SUPPLIED PASSAGE:

START

Posted by: 1000fish | January 15, 2018

The Wakkanai Road Trip Chronicles – Part One

Dateline: July 18, 2017 – Wakkanai, Japan

The bad weather didn’t follow us. We followed it. It was lousy enough in Tokyo, and Phil and I voluntarily got on a plane to go fishing in one of the most windswept, barren places on earth – Northern Hokkaido. This is Japan’s version of Siberia. Even the Russians passed on it after the war.

нет, слишком ветреный.

Still, there were loads of unusual species to be caught here, and weather or not, we were going to give it a shot. I had wanted to fish the Japanese northwest Pacific for years, ever since I noticed that they had Atka mackerel, which I have admired in books for years. There are also unusual rockfish, assorted flounders, and perhaps the most interesting of all, the Japanese Taimen, a river-dwelling trout cousin that grows to over 30 pounds and is closely related to the European Huchen. (Painful Huchen details HERE.)

END

MATERIAL:
START

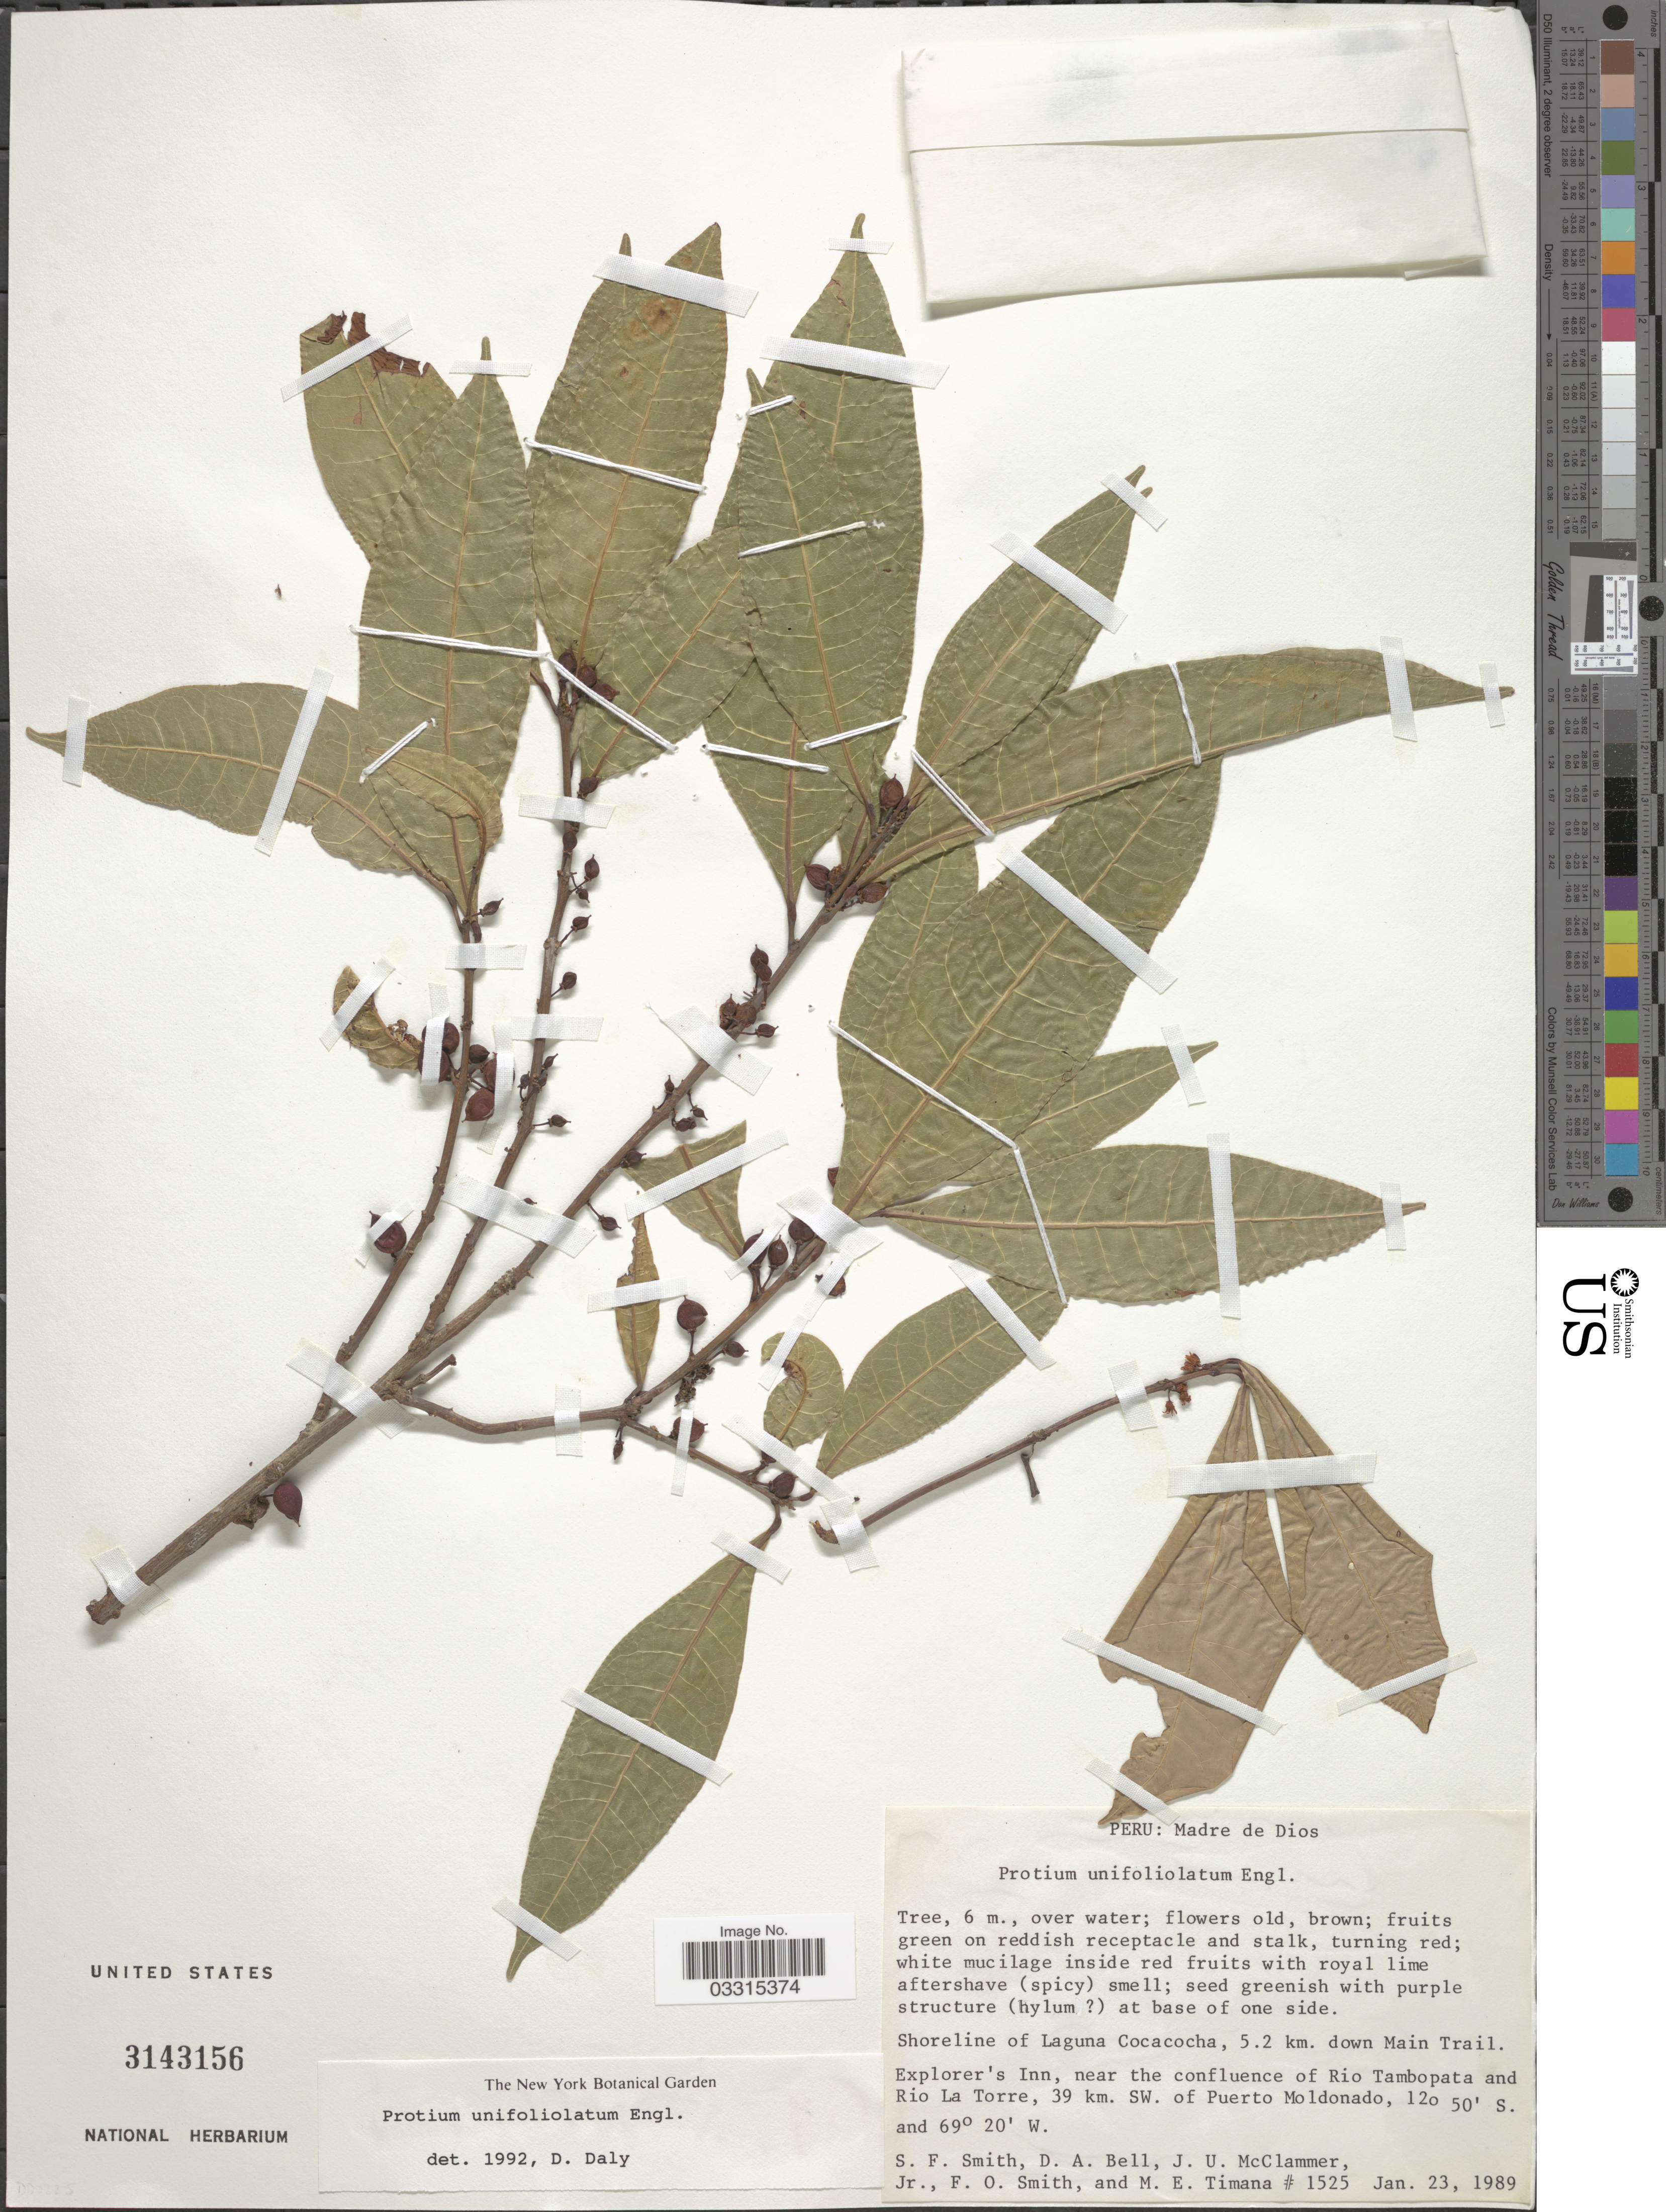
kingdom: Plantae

END
START

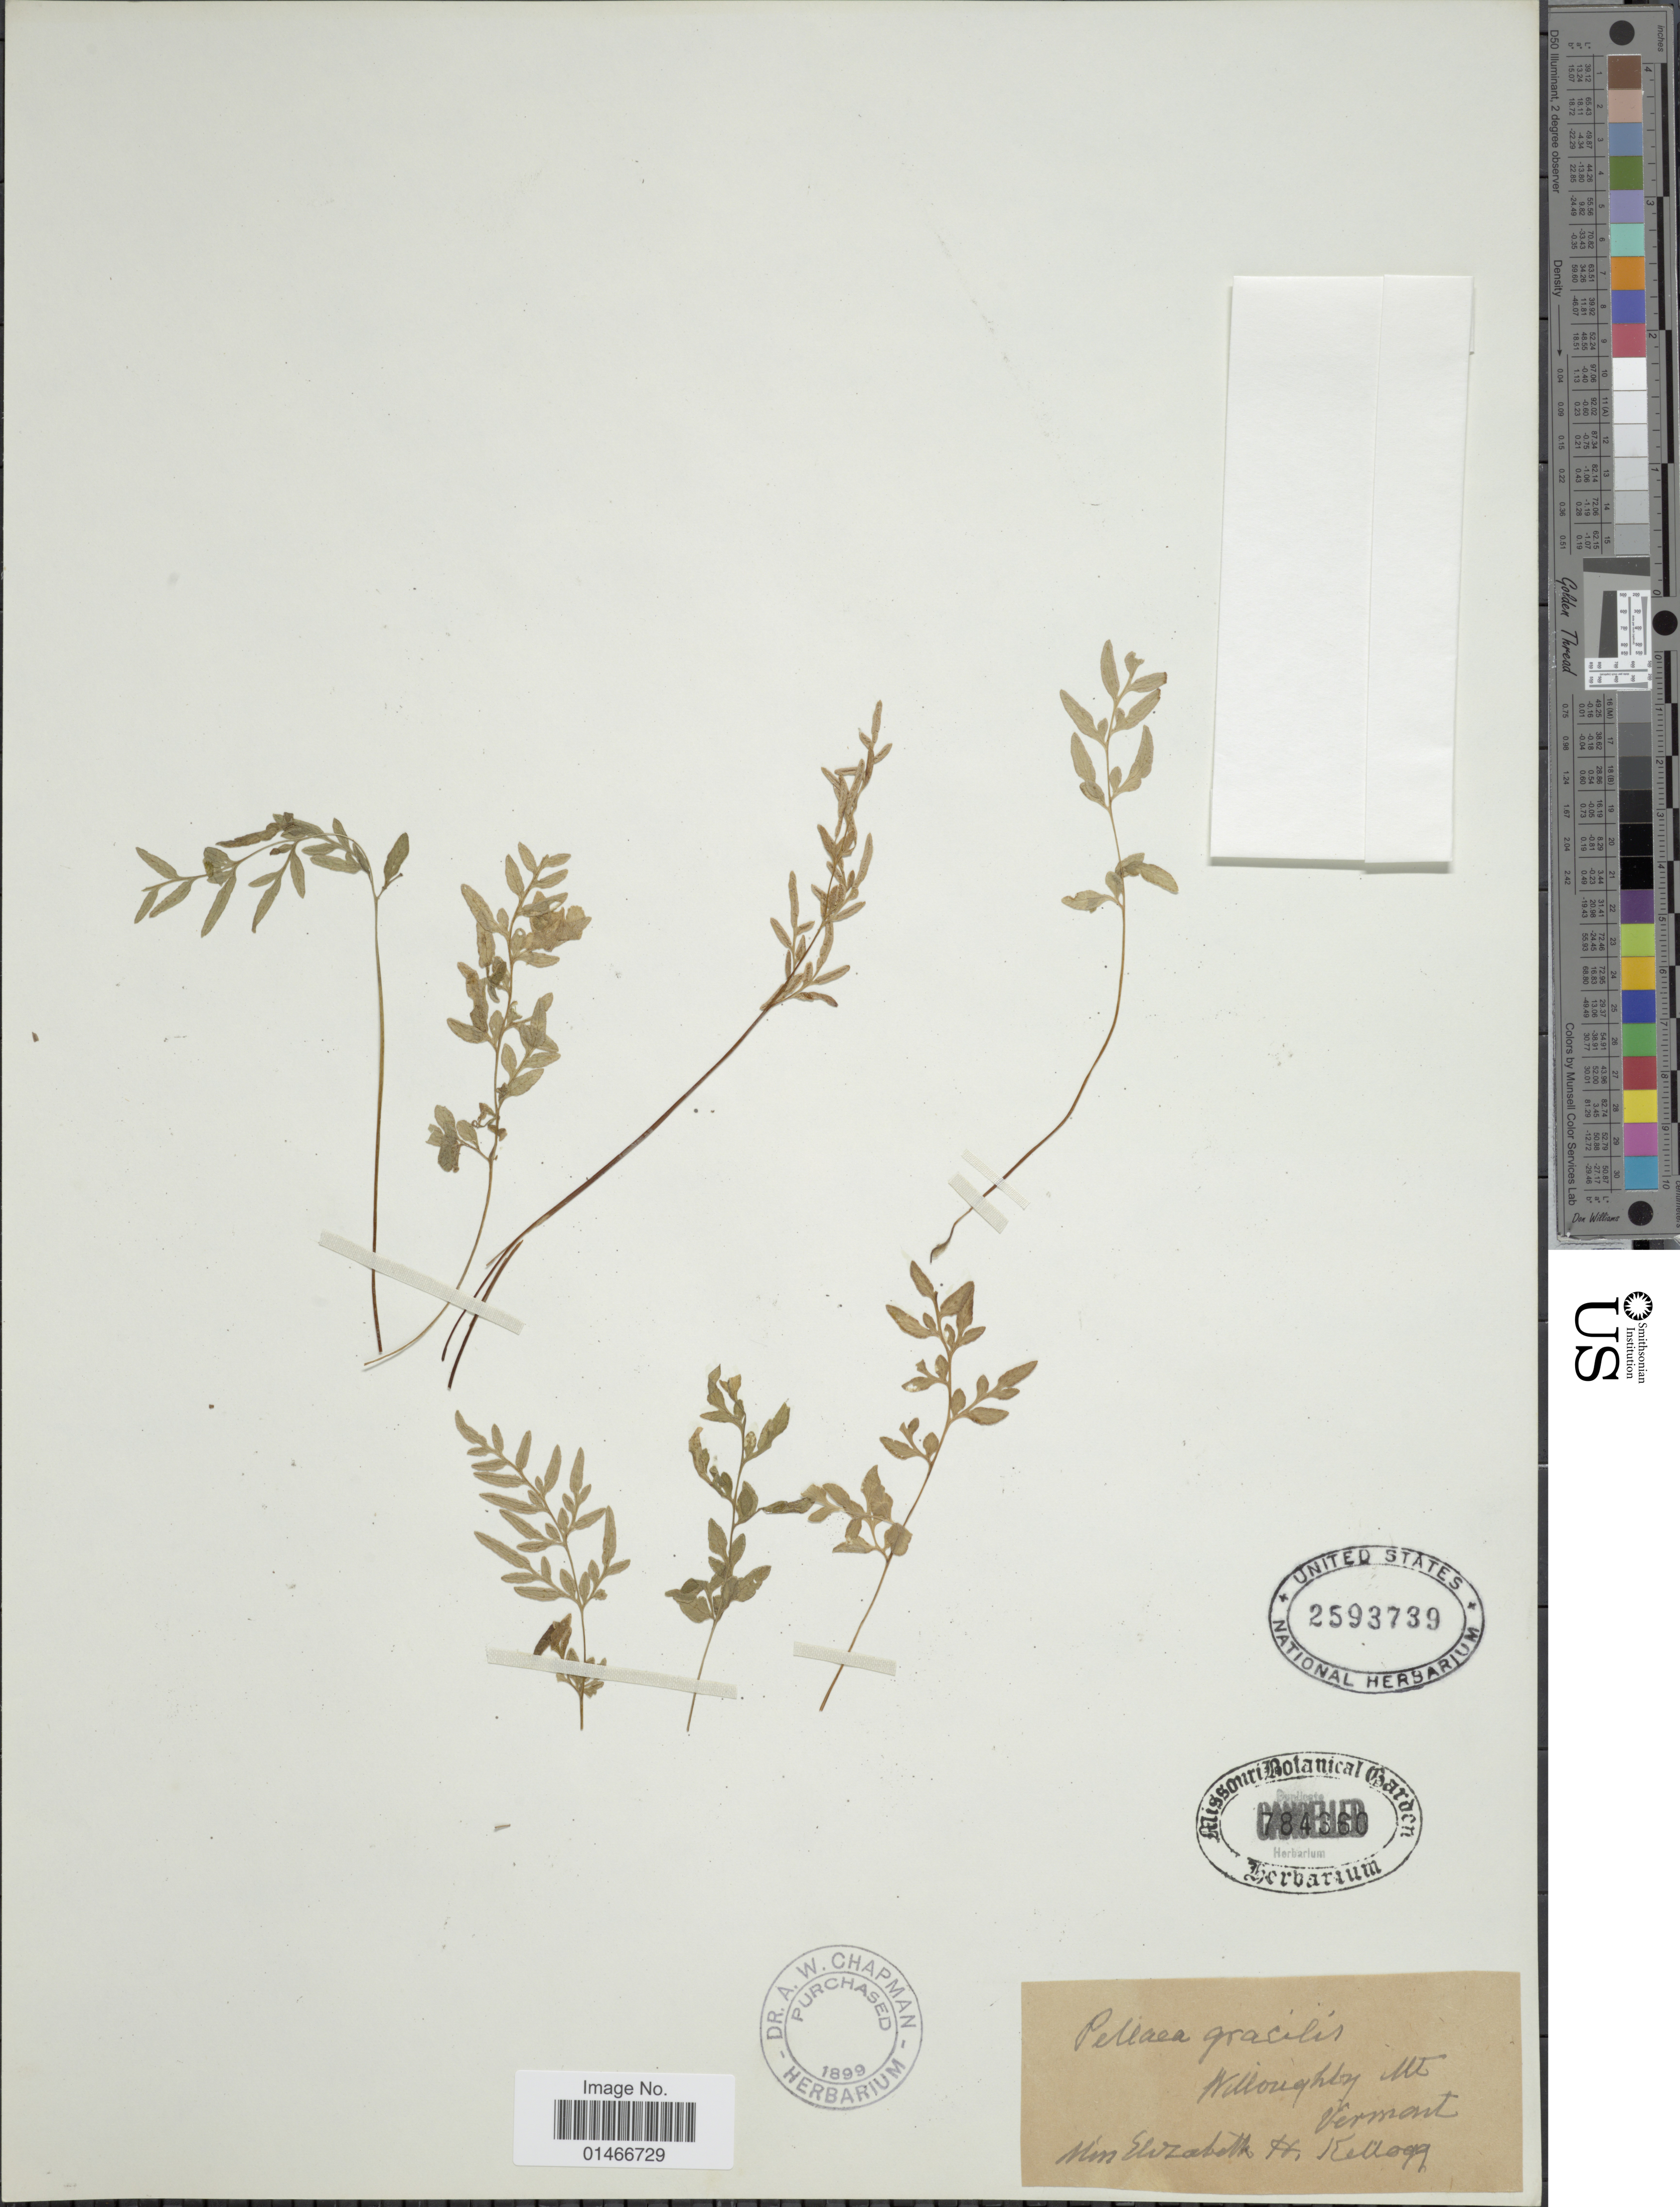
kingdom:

END

EXERCISE TASKS:
1. In the Wakkanai fishing post above, reproduce word for word the stretch from "Dateline: July 18, 2017" through "нет, слишком ветреный.".
2. Answer these from the Wakkanai fishing post:
(a) What date appears in the dateline?
(b) Which fish had the writer admired in books for years?
(c) To what weight does the Japanese Taimen grow?
3. Turn the paragraph of the Wakkanai fishing post that opens "Still, there were loads" into a short list that keeps its main facts.

TASK-BY-TASK OUTPUTS:
1.
Dateline: July 18, 2017 – Wakkanai, Japan

The bad weather didn’t follow us. We followed it. It was lousy enough in Tokyo, and Phil and I voluntarily got on a plane to go fishing in one of the most windswept, barren places on earth – Northern Hokkaido. This is Japan’s version of Siberia. Even the Russians passed on it after the war.

нет, слишком ветреный.

2.
(a) July 18, 2017
(b) Atka mackerel
(c) Over 30 pounds

3.
- The area held many unusual species, and the writer meant to try for them whatever the weather.
- The writer had wanted to fish the Japanese northwest Pacific for years, after noticing it had Atka mackerel.
- Other targets were unusual rockfish and assorted flounders.
- The most interesting was the Japanese Taimen, a river-dwelling trout cousin that grows to over 30 pounds and is closely related to the European Huchen.